Plus charger, of course. 
Who needs a + 47 Halbred when I’ve got my +∞ Axe of Awesome-ness?
What the hell are you people doing here? This thread is still open?
:: looks around ::
What in the world is going on??
Well, Anaamika…
We’re in a basement room of the Initiation Complex, but several rooms over from the basement room that led to the Vale. Hal Bristob has sent a force of… something… down the hall outside the Initation Room (number three, IIRC). We’ve also extablished that Hal[ is not the only creator of Genetically-Engineered Improbabilities.
And I can’t stand squid anymore.
So has his evil room mate Hal Briston
Someone else is creating these things?
It’s still **Hal’s ** fault, though, right??
Yes. Everything to do with monsters, creatures, or G-EIs in the Initiation Complex is Hal’s fault. 
Actually, may I recommend slipping on this pair of Joo Janta 2000 Peril-Sensitive Chromatic Sunglasses? At the first sign of danger, they blacken instantly, working on the principle of “what you can’t see can’t hurt you!”
Oh, suuuure…Let’s just blame every genetically engineered atrocity on the guy who just happens to create most of the genetically engineered atrocities!

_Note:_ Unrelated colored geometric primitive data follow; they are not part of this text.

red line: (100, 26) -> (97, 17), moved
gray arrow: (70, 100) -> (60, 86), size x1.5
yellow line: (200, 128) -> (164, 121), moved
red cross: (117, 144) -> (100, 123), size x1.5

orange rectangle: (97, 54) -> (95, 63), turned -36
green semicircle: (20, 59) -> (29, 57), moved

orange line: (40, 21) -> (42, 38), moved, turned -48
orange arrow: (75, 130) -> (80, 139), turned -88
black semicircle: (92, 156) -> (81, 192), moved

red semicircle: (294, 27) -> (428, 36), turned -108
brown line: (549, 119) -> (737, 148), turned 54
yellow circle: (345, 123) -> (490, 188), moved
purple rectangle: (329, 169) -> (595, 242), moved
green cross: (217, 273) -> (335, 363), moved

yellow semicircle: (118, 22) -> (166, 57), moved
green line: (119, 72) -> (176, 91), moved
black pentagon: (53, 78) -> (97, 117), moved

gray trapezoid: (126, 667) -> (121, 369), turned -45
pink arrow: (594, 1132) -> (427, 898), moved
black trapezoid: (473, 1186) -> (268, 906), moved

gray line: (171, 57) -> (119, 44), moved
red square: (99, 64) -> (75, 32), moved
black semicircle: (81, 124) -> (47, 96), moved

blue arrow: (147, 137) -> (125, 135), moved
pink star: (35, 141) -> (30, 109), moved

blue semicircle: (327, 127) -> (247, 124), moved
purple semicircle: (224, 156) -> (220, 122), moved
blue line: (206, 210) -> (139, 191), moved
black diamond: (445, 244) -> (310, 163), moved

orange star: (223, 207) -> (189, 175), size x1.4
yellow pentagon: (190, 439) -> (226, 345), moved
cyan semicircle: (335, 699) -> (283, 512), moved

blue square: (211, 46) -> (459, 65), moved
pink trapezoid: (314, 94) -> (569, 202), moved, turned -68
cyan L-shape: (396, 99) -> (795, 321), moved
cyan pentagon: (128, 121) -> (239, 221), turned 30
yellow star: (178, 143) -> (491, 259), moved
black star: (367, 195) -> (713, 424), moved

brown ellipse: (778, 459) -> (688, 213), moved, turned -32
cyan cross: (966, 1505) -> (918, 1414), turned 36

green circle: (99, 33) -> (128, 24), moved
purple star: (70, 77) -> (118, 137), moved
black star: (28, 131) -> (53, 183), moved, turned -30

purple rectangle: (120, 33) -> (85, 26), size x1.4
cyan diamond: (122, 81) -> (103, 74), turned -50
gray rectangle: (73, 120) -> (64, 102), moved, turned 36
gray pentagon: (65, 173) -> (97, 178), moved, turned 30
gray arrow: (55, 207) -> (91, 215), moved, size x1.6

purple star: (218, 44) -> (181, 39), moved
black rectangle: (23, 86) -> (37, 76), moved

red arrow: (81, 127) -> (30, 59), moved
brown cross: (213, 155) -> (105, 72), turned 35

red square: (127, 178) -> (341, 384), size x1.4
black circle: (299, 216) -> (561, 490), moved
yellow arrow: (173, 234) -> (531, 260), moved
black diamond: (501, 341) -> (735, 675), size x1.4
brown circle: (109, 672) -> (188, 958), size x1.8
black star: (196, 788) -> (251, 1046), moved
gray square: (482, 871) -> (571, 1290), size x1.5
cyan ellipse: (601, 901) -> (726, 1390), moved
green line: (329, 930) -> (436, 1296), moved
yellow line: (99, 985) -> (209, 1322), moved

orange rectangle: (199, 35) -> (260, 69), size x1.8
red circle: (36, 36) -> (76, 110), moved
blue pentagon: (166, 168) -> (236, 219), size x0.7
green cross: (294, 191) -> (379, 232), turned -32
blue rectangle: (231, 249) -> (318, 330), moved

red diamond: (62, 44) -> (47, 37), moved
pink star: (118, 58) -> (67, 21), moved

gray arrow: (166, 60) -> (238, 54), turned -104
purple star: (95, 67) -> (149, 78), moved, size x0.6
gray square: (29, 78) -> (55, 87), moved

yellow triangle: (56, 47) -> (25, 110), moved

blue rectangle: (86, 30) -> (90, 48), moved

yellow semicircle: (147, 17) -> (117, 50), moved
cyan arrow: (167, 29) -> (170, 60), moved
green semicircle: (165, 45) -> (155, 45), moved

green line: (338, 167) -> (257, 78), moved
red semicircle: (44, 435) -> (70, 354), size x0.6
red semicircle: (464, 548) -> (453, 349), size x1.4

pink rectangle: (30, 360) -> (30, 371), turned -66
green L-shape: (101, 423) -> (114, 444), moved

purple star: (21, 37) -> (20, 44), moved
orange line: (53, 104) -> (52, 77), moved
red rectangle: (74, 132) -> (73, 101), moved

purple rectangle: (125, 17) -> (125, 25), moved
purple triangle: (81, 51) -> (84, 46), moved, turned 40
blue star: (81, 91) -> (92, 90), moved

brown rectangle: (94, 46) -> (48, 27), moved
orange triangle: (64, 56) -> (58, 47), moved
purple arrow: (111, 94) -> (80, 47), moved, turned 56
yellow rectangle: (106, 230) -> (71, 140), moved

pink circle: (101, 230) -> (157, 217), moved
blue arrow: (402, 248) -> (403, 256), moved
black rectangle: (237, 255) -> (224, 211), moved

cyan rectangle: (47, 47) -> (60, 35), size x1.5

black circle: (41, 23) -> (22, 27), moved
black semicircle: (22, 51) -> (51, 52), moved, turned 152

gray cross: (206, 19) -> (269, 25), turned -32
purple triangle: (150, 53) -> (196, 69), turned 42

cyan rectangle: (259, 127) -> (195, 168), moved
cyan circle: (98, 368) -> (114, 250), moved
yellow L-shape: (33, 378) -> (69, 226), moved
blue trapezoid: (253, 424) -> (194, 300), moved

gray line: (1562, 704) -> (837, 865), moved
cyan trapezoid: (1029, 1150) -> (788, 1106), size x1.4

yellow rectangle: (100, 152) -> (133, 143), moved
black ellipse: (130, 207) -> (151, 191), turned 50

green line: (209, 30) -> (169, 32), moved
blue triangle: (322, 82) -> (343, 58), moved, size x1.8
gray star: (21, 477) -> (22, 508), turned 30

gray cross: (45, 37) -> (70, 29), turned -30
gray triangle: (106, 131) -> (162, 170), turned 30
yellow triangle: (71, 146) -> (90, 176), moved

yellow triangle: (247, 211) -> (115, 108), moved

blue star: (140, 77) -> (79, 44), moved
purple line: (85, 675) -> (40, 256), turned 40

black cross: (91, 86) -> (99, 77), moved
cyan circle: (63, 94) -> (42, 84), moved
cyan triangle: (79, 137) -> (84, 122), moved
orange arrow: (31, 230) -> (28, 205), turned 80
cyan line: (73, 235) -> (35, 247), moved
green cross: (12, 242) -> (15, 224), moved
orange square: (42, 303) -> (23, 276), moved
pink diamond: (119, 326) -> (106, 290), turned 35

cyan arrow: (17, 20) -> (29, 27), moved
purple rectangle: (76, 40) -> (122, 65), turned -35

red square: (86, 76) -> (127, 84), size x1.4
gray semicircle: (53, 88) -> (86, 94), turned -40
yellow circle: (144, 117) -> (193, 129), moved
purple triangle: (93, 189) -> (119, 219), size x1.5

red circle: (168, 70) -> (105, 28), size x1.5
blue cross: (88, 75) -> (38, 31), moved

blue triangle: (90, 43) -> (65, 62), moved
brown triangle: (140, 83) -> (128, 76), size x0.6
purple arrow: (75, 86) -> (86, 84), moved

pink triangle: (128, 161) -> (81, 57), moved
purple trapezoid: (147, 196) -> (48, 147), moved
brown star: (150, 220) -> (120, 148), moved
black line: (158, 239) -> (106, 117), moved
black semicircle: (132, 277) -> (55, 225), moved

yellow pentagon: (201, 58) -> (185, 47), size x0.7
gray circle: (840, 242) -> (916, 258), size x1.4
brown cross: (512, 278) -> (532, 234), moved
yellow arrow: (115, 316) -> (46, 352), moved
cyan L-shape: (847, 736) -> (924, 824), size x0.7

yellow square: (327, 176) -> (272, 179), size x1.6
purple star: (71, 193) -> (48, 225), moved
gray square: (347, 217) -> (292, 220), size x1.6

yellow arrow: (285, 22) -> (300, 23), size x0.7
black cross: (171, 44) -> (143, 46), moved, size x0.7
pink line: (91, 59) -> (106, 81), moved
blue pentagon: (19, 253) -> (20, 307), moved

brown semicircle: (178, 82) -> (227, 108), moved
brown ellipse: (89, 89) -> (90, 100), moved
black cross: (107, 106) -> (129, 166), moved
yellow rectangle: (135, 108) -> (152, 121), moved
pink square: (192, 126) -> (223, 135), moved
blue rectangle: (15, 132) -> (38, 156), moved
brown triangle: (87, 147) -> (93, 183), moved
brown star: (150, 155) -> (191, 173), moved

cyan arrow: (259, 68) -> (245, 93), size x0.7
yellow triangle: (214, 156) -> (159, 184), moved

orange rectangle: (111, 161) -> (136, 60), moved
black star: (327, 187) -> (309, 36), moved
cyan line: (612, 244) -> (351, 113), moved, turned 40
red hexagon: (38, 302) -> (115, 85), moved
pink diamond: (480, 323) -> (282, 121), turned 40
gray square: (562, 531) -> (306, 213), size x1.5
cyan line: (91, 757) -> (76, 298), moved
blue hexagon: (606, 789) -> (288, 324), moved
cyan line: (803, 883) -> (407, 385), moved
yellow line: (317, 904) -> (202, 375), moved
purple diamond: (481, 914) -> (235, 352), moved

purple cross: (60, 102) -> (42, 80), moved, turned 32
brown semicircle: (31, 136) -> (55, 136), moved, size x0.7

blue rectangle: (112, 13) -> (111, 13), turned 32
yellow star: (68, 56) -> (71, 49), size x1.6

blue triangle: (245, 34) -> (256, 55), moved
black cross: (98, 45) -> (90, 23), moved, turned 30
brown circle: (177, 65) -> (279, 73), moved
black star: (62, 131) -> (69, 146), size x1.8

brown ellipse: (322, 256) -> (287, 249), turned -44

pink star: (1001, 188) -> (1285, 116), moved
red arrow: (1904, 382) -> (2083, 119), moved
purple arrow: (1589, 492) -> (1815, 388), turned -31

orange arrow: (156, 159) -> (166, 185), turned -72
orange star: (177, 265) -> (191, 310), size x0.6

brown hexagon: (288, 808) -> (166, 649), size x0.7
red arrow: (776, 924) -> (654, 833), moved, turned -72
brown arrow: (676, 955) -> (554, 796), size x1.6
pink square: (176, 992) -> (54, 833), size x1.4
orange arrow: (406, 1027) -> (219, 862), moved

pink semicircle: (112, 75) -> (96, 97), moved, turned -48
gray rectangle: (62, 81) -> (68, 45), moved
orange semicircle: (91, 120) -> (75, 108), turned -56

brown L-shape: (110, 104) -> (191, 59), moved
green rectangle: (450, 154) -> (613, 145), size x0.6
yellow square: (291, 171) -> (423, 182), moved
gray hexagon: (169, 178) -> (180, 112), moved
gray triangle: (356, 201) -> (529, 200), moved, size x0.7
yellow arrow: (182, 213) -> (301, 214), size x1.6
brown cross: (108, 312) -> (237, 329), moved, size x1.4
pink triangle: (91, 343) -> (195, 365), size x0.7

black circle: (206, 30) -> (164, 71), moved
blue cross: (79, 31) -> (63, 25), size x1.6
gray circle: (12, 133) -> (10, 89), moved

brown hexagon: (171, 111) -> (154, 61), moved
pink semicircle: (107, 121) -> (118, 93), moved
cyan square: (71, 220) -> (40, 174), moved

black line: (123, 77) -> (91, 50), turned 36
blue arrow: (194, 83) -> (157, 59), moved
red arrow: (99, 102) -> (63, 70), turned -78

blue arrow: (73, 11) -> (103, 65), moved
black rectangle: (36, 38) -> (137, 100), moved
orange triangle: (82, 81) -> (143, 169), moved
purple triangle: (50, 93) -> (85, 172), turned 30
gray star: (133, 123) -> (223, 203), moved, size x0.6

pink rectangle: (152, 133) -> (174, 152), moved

Buncha Evil-Overlordists! :mad:
I just want to be the one after nine-oh-nine.
Hey, at least I didn’t call them atrocities. No wonder they’re angry. Even a Genetically-Engineered Improbability has its own amour-propre.
What are you, the spokesperson for People for the Ethical Treatment of Genetically-Engineered Improbabilites?
[Mrs Lovejoy] Wont sombody please think of the Genetically-Engineered Improbabilites! [\Mrs Lovejoy]
I think it would be best if we dont go around insulting something that could potentially destroy us, no matter how ugly…err…i mean…oh…just don’t insult them m’kay?
And stop opening those damn doors, you dont know whats behind them 
This Princess needs sleep :(:(
I’m begining to see how people manage to collect 12000 posts :rolleyes:
And to think my welcome thread had two replies :sniff:
We can… merge the effort. I understand that Initiation Room Four as a banquet laid on for a number of other new Dopers… 
Yes, hawkeyejo, come to the banquet room. Heh heh We have… Turkish Delight…
Well, to be fair, half of these nuts signed up after you did.
But if you *really * want to be re-initiated, I’m sure they’ll be more than happy to help. 
:: blanch ::
No! Not Turkish Delight! You remember what happened the last time we tried that, right? It took us weeks to clean everything up.
No, no, no - - that was Turkish Ecstasy, remember? We changed the formulation this time around, toned it down a bit. We were thinking of doing Turkish Passive Complacency, but it was just so… meh.
:: A tray of various meats walks in an introduces itself ::
Genetically engineered sentient Turkish Delight, anyone? Try me, I’m yummy!